Dennoch ist es ein hinreißender Abend. Das liegt am Bühnenbild, das wie ein Chamäleon ständig seine Farbe wechselt und mit raschem Wechsel von Kulissen auch statische Momente des Stücks in Bewegung bringt. Das fährt von rechts, von links und von hinten herein, das hebt und das senkt sich, zwischendurch wird das Geschehen als Live-Reportage auf zwei Bildschirme projiziert, und immer wieder treten Personen wie von Zauberhand geführt aus dem einen Spiel heraus und in das nächste hinein.

Gespielt und gesungen wird exzellent. Nikolas Heiber gibt den Titelhelden glaubwürdig erst als schlichten, schüchternen Underdog, dann als Mann mit echtem Kämpferherzen, und Lucy Scherer entwickelt sich von einem prüde-verdrucksten Mauerblümchen zu einer starken, mit Leib und Seele liebenden Frau. Der Wandel vom einen in den anderen Aggregatzustand findet in einem Eislaufstadion statt: eine Traum-Szene fast, wunderschön choreografiert und gerade deshalb wirkungsvoll, weil ironische Brechungen hier alle Kitschgefahr aushebeln.
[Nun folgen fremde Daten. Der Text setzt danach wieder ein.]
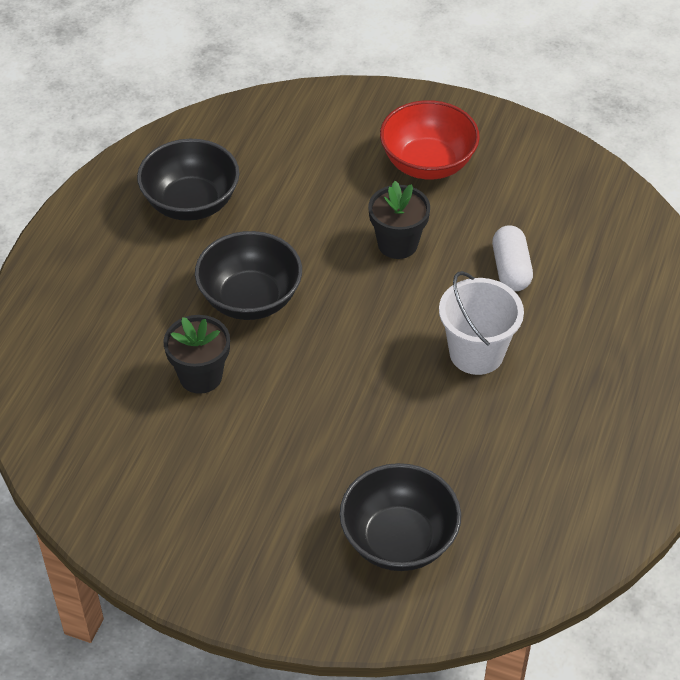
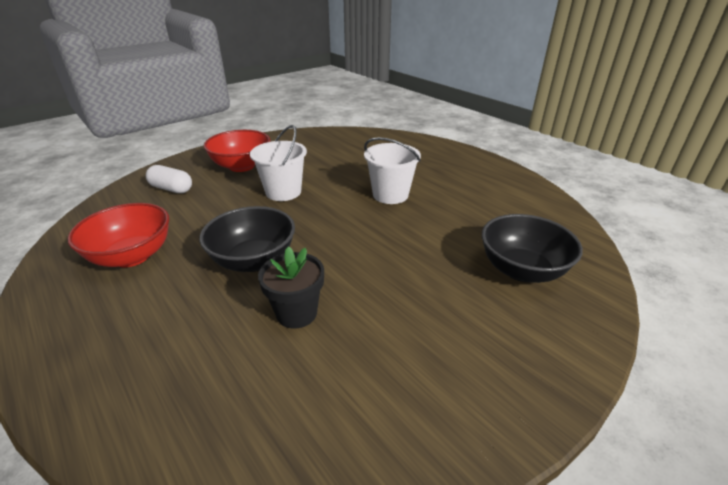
camera: 60 degrees left, 15 degrees down
black bowl [137,139,239,221] -> red bowl [67,203,169,267]
black flower pot [368,181,430,259] -> white bucket [250,125,307,201]
white capsule [492,225,533,291] -> white capsule moved to [146,165,192,193]

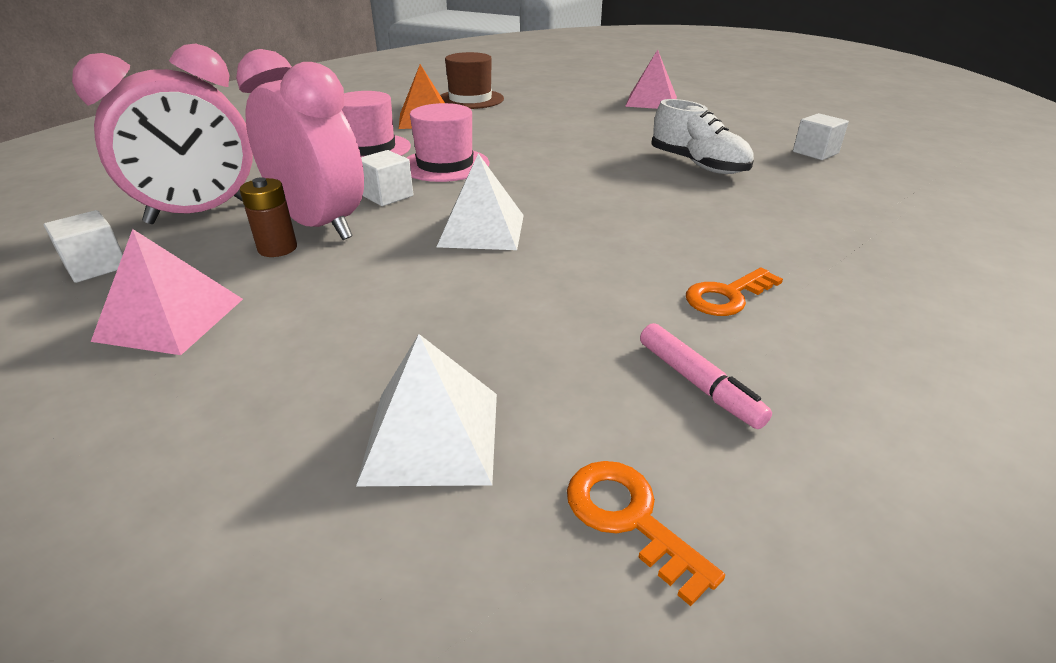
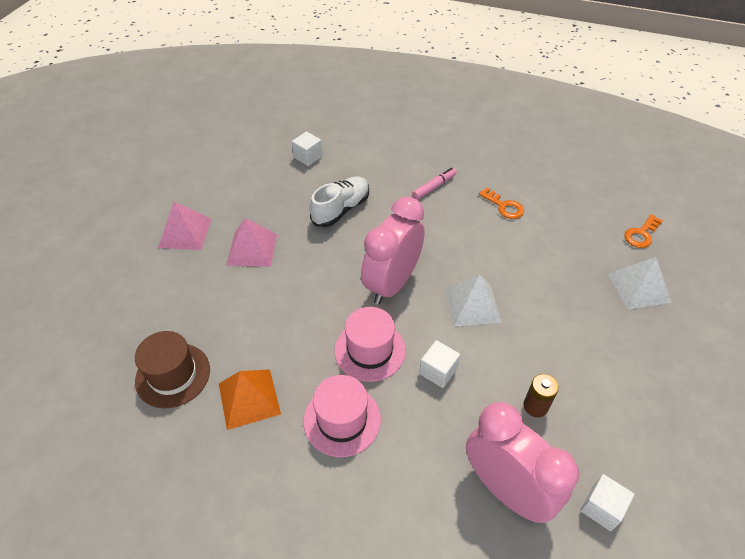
camera: 100 degrees left, 15 degrees up
pink pyramid [91,229,243,355] -> pink pyramid moved to [227,218,277,267]
pink clock [236,49,364,240] -> pink clock moved to [361,196,425,305]
pink marker [640,323,772,429] -> pink marker moved to [412,167,457,200]

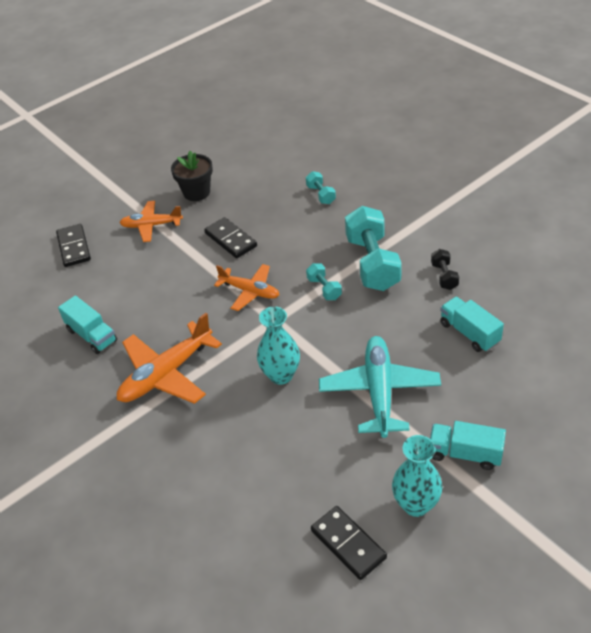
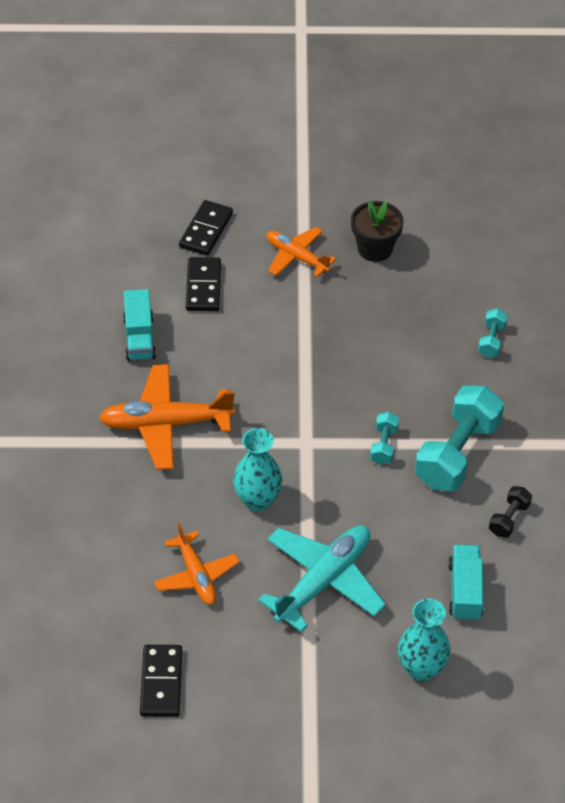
camera: 35 degrees right, 5 degrees up
black domino [204,217,257,258] -> black domino moved to [186,257,221,311]
orange plane [214,264,279,311] -> orange plane moved to [154,523,239,605]
turquoise vase [392,435,443,517] -> turquoise vase moved to [398,598,451,681]
turquoise truck [430,421,506,470] -> none

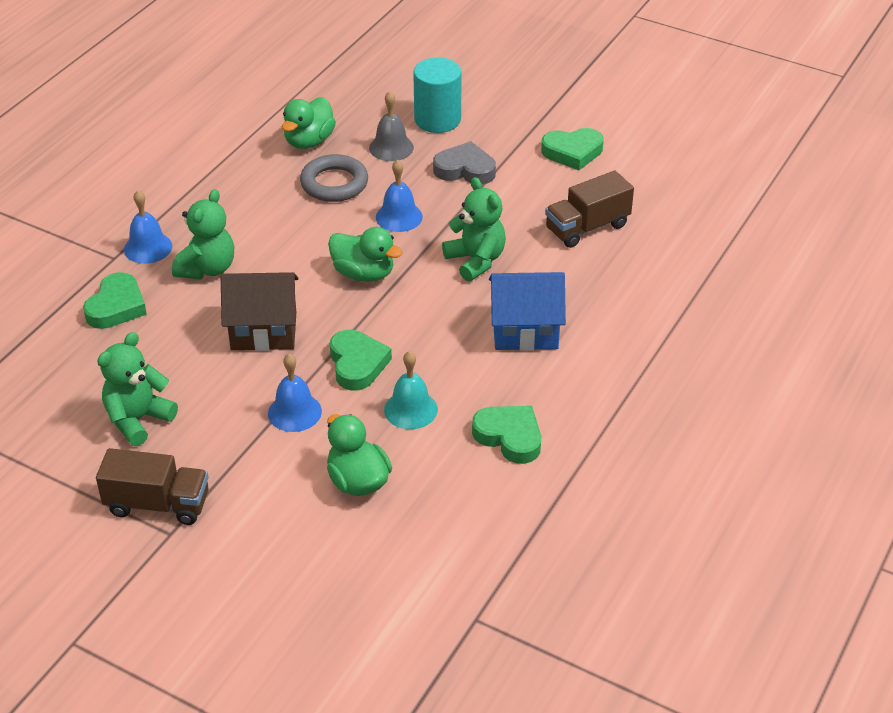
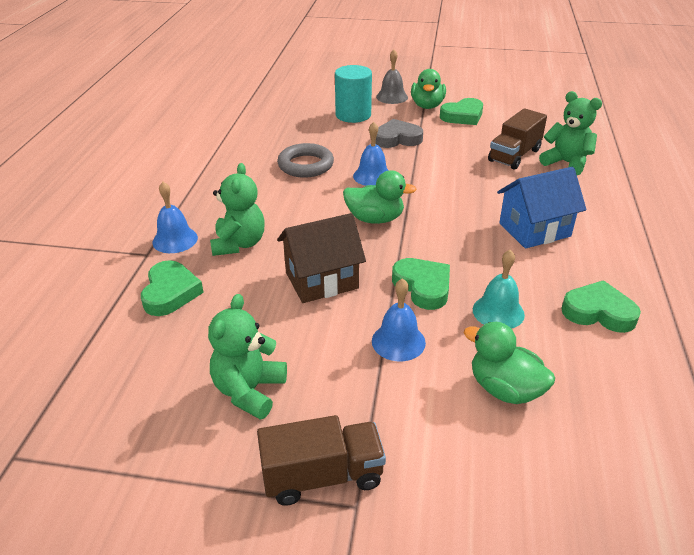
camera: 20 degrees left, 5 degrees down
green duck [282,97,336,149] -> green duck moved to [411,69,446,109]
grey bell [369,91,414,161] -> grey bell moved to [376,50,408,104]
green teddy bear [442,177,506,282] -> green teddy bear moved to [539,91,602,175]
Finale im Ring mit Slow Motion

Die packendste Choreografie indes stammt von Stephen Hoggett und findet erst in der Schlussszene statt: Da prügeln sich Rocky und sein prominenter Gegner Apollo Creed (Gino Emnes) auf perfekt durchgestylte und rhythmisch exzellent mit dem Orchester koordinierte Weise so lange, bis der blutende Nikolas Heiber seinem Filmvorgänger Sylvester Stallone zum Verwechseln ähnlich sieht.

Virtuos verlangsamen die Kontrahenten zwischendurch ihre Bewegungen zur Slow Motion. Dennoch passiert etwas Denkwürdiges, das wohl auch mit der Wandlung der Bühne zu tun hat. Die Besucher der ersten sechs Parkettreihen wechseln auf die Tribüne, der Boxring schiebt sich ins Publikum hinein – und siehe da, schon erheben sich die Zuschauer, klatschen beim Einzug der Boxer, und plötzlich sehen sich Show und Leben, Kunst und Wirklichkeit zum Verwechseln ähnlich. Boxen ist nicht wie das Leben, es ist das Leben. Fehlt nur noch Ulli Wegner.